Excerpted passage
In this article, James Taylor, General Manager, APAC at OnRobot, provides his insights on breakthrough gripper technologies that are bringing collaborative automation to a broader audience.
People, cars, our homes, almost everything is more connected than ever before, and that is also true of industrial automation. This age of unparalleled connectivity spurs expectations for faster and more scalable production, but for businesses it is no longer just about automation itself. Instead, the focus has shifted to collaborative automation, wherein multiple tasks of differing magnitude and difficulty can be automated to achieve greater productivity and cost effectiveness than was previously possible.
The market for collaborative automation is expected to expand at a compound annual growth rate (CAGR) of nearly 60 percent, reaching US$12 billion in less than ten years1. Similarly, collaborative robots (cobots), robots designed to work alongside people, have seen increased demand. The International Federation of Robotics reports that annual installations of cobots surged by 23 percent from 2017 to 20182.
Here in Southeast Asia, the industrial automation and process control market is expected to grow at a CAGR of 8.1 percent to reach US$4.4 billion by 20233, signalling the great potential of the industry.

Information shown
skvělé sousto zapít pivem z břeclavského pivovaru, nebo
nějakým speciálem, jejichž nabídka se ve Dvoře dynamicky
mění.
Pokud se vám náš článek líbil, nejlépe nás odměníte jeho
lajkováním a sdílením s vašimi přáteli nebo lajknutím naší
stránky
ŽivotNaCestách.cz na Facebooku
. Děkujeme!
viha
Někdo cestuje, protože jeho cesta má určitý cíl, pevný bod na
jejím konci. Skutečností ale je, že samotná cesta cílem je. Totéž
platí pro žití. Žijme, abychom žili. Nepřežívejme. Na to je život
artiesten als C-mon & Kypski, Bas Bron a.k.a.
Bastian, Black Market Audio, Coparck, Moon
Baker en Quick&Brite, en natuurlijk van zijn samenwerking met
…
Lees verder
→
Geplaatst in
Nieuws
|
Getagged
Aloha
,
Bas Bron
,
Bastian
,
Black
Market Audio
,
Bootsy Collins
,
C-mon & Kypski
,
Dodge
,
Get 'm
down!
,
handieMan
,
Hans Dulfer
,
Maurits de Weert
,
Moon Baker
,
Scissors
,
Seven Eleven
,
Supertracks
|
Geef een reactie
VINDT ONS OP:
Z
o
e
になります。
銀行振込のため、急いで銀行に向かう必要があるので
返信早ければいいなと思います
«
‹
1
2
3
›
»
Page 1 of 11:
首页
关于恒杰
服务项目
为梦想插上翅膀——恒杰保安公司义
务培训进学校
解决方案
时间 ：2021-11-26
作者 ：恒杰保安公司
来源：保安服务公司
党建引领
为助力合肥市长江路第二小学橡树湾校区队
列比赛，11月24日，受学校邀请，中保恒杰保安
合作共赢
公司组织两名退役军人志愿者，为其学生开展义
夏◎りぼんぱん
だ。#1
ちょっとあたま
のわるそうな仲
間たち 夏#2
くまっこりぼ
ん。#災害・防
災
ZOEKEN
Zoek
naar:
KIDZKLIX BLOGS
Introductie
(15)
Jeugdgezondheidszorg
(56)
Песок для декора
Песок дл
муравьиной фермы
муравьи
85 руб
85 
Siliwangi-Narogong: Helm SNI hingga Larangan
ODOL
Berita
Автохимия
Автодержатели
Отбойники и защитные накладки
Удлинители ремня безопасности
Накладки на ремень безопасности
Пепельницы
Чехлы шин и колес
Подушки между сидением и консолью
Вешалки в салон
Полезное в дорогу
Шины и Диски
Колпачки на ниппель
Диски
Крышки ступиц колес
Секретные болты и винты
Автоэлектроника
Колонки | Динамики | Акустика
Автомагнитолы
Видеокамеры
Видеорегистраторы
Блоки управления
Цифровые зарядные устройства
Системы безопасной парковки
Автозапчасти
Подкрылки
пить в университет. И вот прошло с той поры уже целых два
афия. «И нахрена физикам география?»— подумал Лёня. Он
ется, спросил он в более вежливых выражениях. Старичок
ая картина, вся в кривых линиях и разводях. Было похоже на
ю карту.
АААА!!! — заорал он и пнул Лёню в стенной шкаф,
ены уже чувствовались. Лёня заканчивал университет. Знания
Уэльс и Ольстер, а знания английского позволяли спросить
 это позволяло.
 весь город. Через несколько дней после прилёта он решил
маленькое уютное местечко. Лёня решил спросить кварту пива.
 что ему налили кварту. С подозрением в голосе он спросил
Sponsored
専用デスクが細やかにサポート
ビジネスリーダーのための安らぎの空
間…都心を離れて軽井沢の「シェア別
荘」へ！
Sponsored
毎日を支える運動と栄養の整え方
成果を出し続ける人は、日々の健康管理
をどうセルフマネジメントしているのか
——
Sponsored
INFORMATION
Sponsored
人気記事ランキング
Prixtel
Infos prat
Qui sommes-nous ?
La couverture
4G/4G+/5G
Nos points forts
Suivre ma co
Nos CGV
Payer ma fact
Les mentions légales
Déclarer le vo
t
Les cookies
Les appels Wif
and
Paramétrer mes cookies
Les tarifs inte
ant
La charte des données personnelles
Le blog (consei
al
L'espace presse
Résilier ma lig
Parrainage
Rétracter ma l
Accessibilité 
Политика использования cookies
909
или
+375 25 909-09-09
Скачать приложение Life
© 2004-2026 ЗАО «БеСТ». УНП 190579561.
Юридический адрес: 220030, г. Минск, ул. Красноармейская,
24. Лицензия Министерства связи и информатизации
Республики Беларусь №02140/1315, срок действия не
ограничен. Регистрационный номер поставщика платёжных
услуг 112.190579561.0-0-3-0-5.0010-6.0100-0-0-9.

Study questions
1. Quote the rows from the first line through the line that contains "Někdo cestuje, protože", inclusive.
2. Write a continuation of the article on collaborative automation, beginning after its final sentence.
The article on collaborative automation and the rows are unrelated to each other.

Responses to the exercise
1.
skvělé sousto zapít pivem z břeclavského pivovaru, nebo
nějakým speciálem, jejichž nabídka se ve Dvoře dynamicky
mění.
Pokud se vám náš článek líbil, nejlépe nás odměníte jeho
lajkováním a sdílením s vašimi přáteli nebo lajknutím naší
stránky
ŽivotNaCestách.cz na Facebooku
. Děkujeme!
viha
Někdo cestuje, protože jeho cesta má určitý cíl, pevný bod na

2.
Collaborative applications typically involve humans, robots, robot accessories and objects interacting on varying levels to automate various tasks. These characteristics make collaborative applications easily deployable, reducing costs. The objects or raw materials which come in a variety of forms, shapes and sizes, are a particularly important component in this workflow, which means that modern industrial automation must be able to accurately sense, identify and manipulate them.
End effectors, or End-of-Arm Tooling (EOAT), are the physical interfaces between the robot and collaborative application. These smart and versatile robotic tools empower robots to perform adaptive, higher precision and more intelligent applications that in the past were too complex to automate.
More importantly, these advanced tools enable collaborative applications, bringing employees and robots together, working safely side by side with to the user-friendly nature, intuitive programming and safety features of EOAT-fitted robots.
Since these applications demand that objects be handled in extremely flexible and autonomous ways, poorly selected EOAT incapable of meeting those demands can severely limit an application’s collaborative potential, leading to process delays and harm to the production line.
Modern grippers, however, are up to the challenge. They are designed with state-of-the-art gripping techniques and able to have each step of a gripping task programmed well in advance. Importantly, this means the grippers know the correct angle, precision and force to apply while handling an object before the task even begins. Applications such as pick and place, weld, deburr, apply material, load and unload can all be done with this EOAT.
Asia is expected to purchase 67 percent of all grippers. This demand will support the gripper industry to double its sales by 20234.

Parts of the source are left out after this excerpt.